---- Given entries

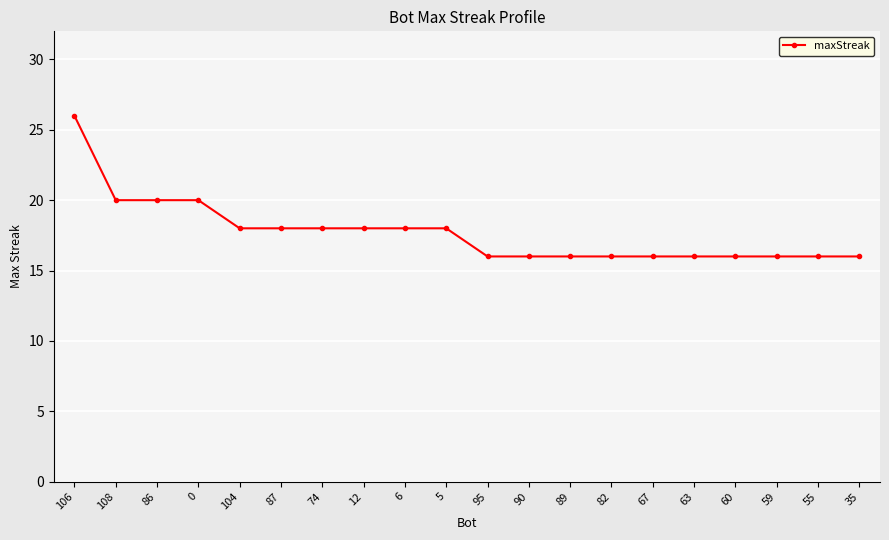

How many lines are shown in the chart?

1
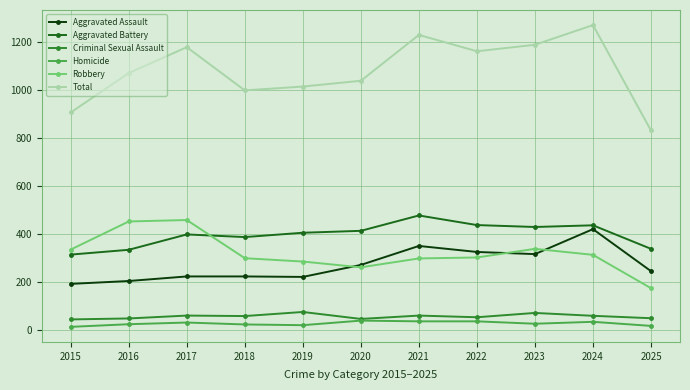

Is it true that Total equals 579 at 2020?

False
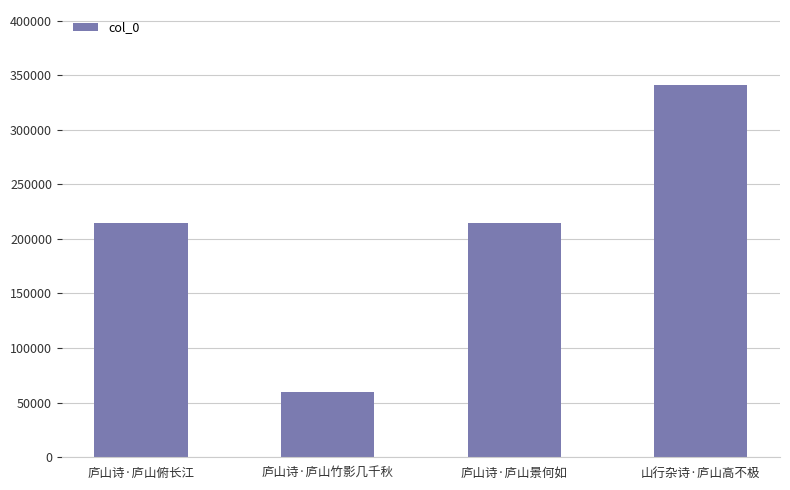

What is the label of the 4th bar from the right?

庐山诗·庐山俯长江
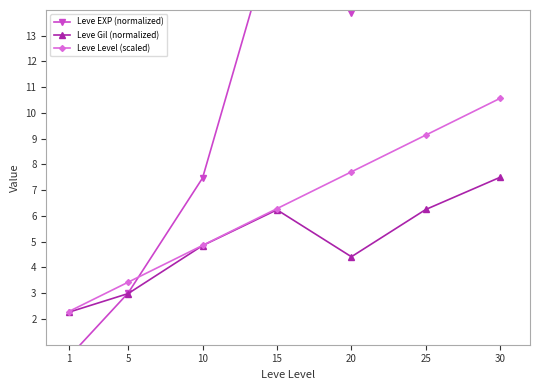

True or false: Leve Level (scaled) has more than 2 points higher than both neighbors.

False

--------

Problem description – Please render the lines above as a JSON list of strings, one string per line, with blank lines and the pictures left out.

Answer to the exercise –
[
  "How many lines are shown in the chart?",
  "1",
  "Is it true that Total equals 579 at 2020?",
  "False",
  "What is the label of the 4th bar from the right?",
  "庐山诗·庐山俯长江",
  "True or false: Leve Level (scaled) has more than 2 points higher than both neighbors.",
  "False"
]